Furthermore, on this point the applicant’s interests partially overlapped with the general interest attached to preserving the principle of the inalienability of civil status, the reliability and coherence of the civil-status register, and judicial certainty, given that this requirement also helped to ensure the stability of changes to the entry on sex in the civil-status register.
In retaining the impugned reason as a ground for dismissing the applicant’s request, the respondent State, having regard to its wide margin of appreciation, had struck a fair balance between the competing interests.
Conclusion : no violation (unanimously).
(c) The obligation to undergo a medical examination (first applicant) – The applicant, who had chosen to undergo gender reassignment surgery abroad, argued before the domestic court that he thus fulfilled the conditions laid down in the substantive law for obtaining a change in civil status. The contested expert report, which was intended to verify whether this allegation was correct, had been ordered by a judge as part of the process of obtaining evidence, an area in which the Court afforded the States Parties very wide discretion.

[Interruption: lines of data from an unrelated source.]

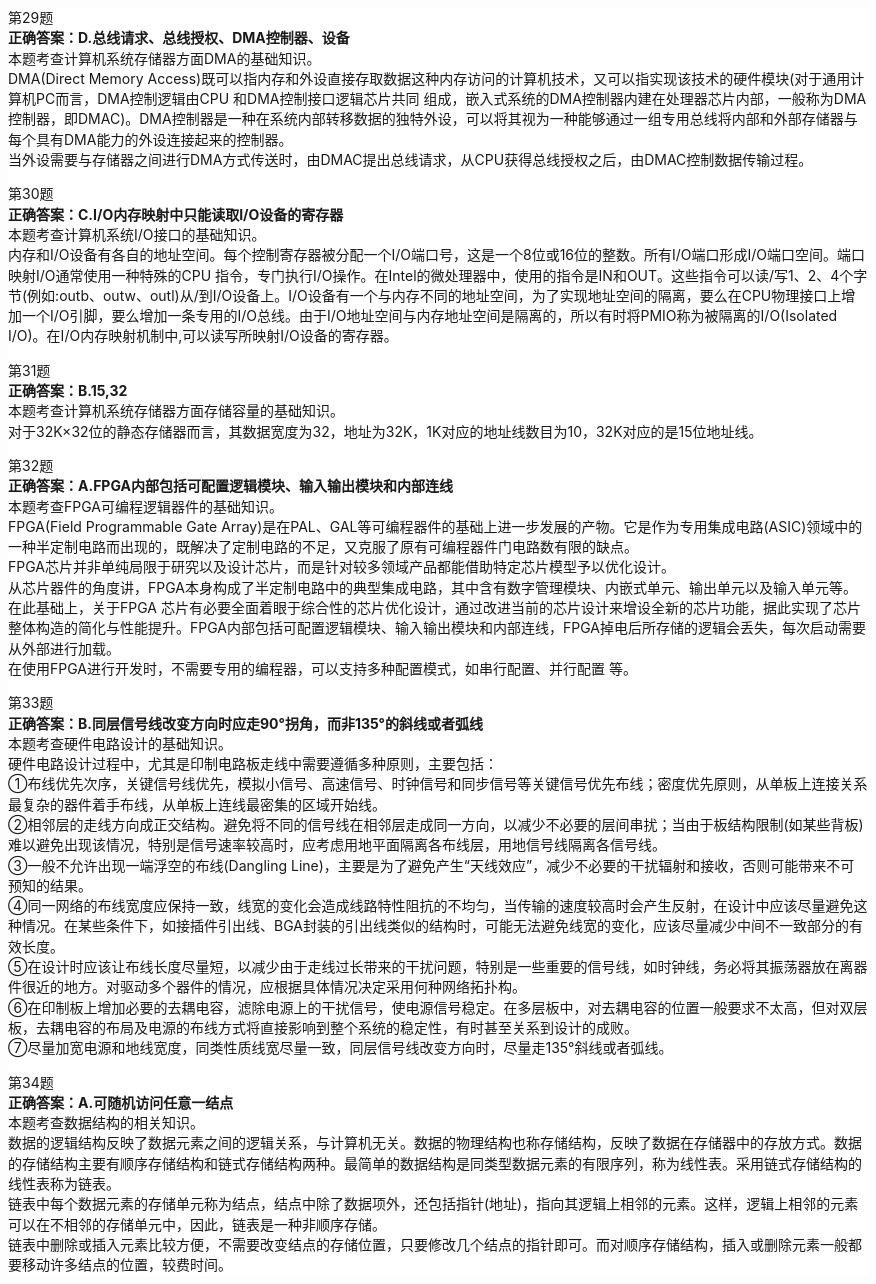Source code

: 第29题  
**正确答案：D.总线请求、总线授权、DMA控制器、设备**  
本题考查计算机系统存储器方面DMA的基础知识。  
DMA(Direct Memory Access)既可以指内存和外设直接存取数据这种内存访问的计算机技术，又可以指实现该技术的硬件模块(对于通用计算机PC而言，DMA控制逻辑由CPU 和DMA控制接口逻辑芯片共同 组成，嵌入式系统的DMA控制器内建在处理器芯片内部，一般称为DMA控制器，即DMAC)。DMA控制器是一种在系统内部转移数据的独特外设，可以将其视为一种能够通过一组专用总线将内部和外部存储器与每个具有DMA能力的外设连接起来的控制器。  
当外设需要与存储器之间进行DMA方式传送时，由DMAC提出总线请求，从CPU获得总线授权之后，由DMAC控制数据传输过程。  
  
第30题  
**正确答案：C.I/O内存映射中只能读取I/O设备的寄存器**   
本题考查计算机系统I/O接口的基础知识。  
内存和I/O设备有各自的地址空间。每个控制寄存器被分配一个I/O端口号，这是一个8位或16位的整数。所有I/O端口形成I/O端口空间。端口映射I/O通常使用一种特殊的CPU 指令，专门执行I/O操作。在Intel的微处理器中，使用的指令是IN和OUT。这些指令可以读/写1、2、4个字节(例如:outb、outw、outl)从/到I/O设备上。I/O设备有一个与内存不同的地址空间，为了实现地址空间的隔离，要么在CPU物理接口上增加一个I/O引脚，要么增加一条专用的I/O总线。由于I/O地址空间与内存地址空间是隔离的，所以有时将PMIO称为被隔离的I/O(Isolated I/O)。在I/O内存映射机制中,可以读写所映射I/O设备的寄存器。  
  
第31题  
**正确答案：B.15,32**   
本题考查计算机系统存储器方面存储容量的基础知识。  
对于32K×32位的静态存储器而言，其数据宽度为32，地址为32K，1K对应的地址线数目为10，32K对应的是15位地址线。  
  
第32题  
**正确答案：A.FPGA内部包括可配置逻辑模块、输入输出模块和内部连线**   
本题考查FPGA可编程逻辑器件的基础知识。  
FPGA(Field Programmable Gate Array)是在PAL、GAL等可编程器件的基础上进一步发展的产物。它是作为专用集成电路(ASIC)领域中的一种半定制电路而出现的，既解决了定制电路的不足，又克服了原有可编程器件门电路数有限的缺点。  
FPGA芯片并非单纯局限于研究以及设计芯片，而是针对较多领域产品都能借助特定芯片模型予以优化设计。  
从芯片器件的角度讲，FPGA本身构成了半定制电路中的典型集成电路，其中含有数字管理模块、内嵌式单元、输出单元以及输入单元等。在此基础上，关于FPGA 芯片有必要全面着眼于综合性的芯片优化设计，通过改进当前的芯片设计来增设全新的芯片功能，据此实现了芯片整体构造的简化与性能提升。FPGA内部包括可配置逻辑模块、输入输出模块和内部连线，FPGA掉电后所存储的逻辑会丢失，每次启动需要从外部进行加载。  
在使用FPGA进行开发时，不需要专用的编程器，可以支持多种配置模式，如串行配置、并行配置 等。  
  
第33题  
**正确答案：B.同层信号线改变方向时应走90°拐角，而非135°的斜线或者弧线**   
本题考查硬件电路设计的基础知识。  
硬件电路设计过程中，尤其是印制电路板走线中需要遵循多种原则，主要包括：  
①布线优先次序，关键信号线优先，模拟小信号、高速信号、时钟信号和同步信号等关键信号优先布线；密度优先原则，从单板上连接关系最复杂的器件着手布线，从单板上连线最密集的区域开始线。  
②相邻层的走线方向成正交结构。避免将不同的信号线在相邻层走成同一方向，以减少不必要的层间串扰；当由于板结构限制(如某些背板)难以避免出现该情况，特别是信号速率较高时，应考虑用地平面隔离各布线层，用地信号线隔离各信号线。  
③一般不允许出现一端浮空的布线(Dangling Line)，主要是为了避免产生“天线效应”，减少不必要的干扰辐射和接收，否则可能带来不可预知的结果。  
④同一网络的布线宽度应保持一致，线宽的变化会造成线路特性阻抗的不均匀，当传输的速度较高时会产生反射，在设计中应该尽量避免这种情况。在某些条件下，如接插件引出线、BGA封装的引出线类似的结构时，可能无法避免线宽的变化，应该尽量减少中间不一致部分的有效长度。  
⑤在设计时应该让布线长度尽量短，以减少由于走线过长带来的干扰问题，特别是一些重要的信号线，如时钟线，务必将其振荡器放在离器件很近的地方。对驱动多个器件的情况，应根据具体情况决定采用何种网络拓扑构。  
⑥在印制板上增加必要的去耦电容，滤除电源上的干扰信号，使电源信号稳定。在多层板中，对去耦电容的位置一般要求不太高，但对双层板，去耦电容的布局及电源的布线方式将直接影响到整个系统的稳定性，有时甚至关系到设计的成败。  
⑦尽量加宽电源和地线宽度，同类性质线宽尽量一致，同层信号线改变方向时，尽量走135°斜线或者弧线。  
  
第34题  
**正确答案：A.可随机访问任意一结点**   
本题考查数据结构的相关知识。  
数据的逻辑结构反映了数据元素之间的逻辑关系，与计算机无关。数据的物理结构也称存储结构，反映了数据在存储器中的存放方式。数据的存储结构主要有顺序存储结构和链式存储结构两种。最简单的数据结构是同类型数据元素的有限序列，称为线性表。采用链式存储结构的线性表称为链表。  
链表中每个数据元素的存储单元称为结点，结点中除了数据项外，还包括指针(地址)，指向其逻辑上相邻的元素。这样，逻辑上相邻的元素可以在不相邻的存储单元中，因此，链表是一种非顺序存储。  
链表中删除或插入元素比较方便，不需要改变结点的存储位置，只要修改几个结点的指针即可。而对顺序存储结构，插入或删除元素一般都要移动许多结点的位置，较费时间。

There was nothing to indicate that the decision had been arbitrary. The Code of Civil Procedure granted the courts unfettered discretion in ordering any investigative measures, including medical reports, where they did not have sufficient evidence before them to reach a decision. The court had indicated the precise reasons for which it considered the submitted evidence to be insufficient; as a result, it had appointed experts from three different but complementary specialisations, who had been entrusted with a very specific task.
It followed that even if the medical report in question implied a genital examination, the scope of the interference was worth putting into perspective. In retaining the impugned ground for dismissing the applicant’s request, the State had maintained a fair balance between the competing interests.
Conclusion : no violation (unanimously).
Article 41: finding of a violation sufficient in itself in respect of non-pecuniary damage.
(See also the Factsheet on Gender identity )
© Council of Europe/European Court of Human Rights This summary by the Registry does not bind the Court.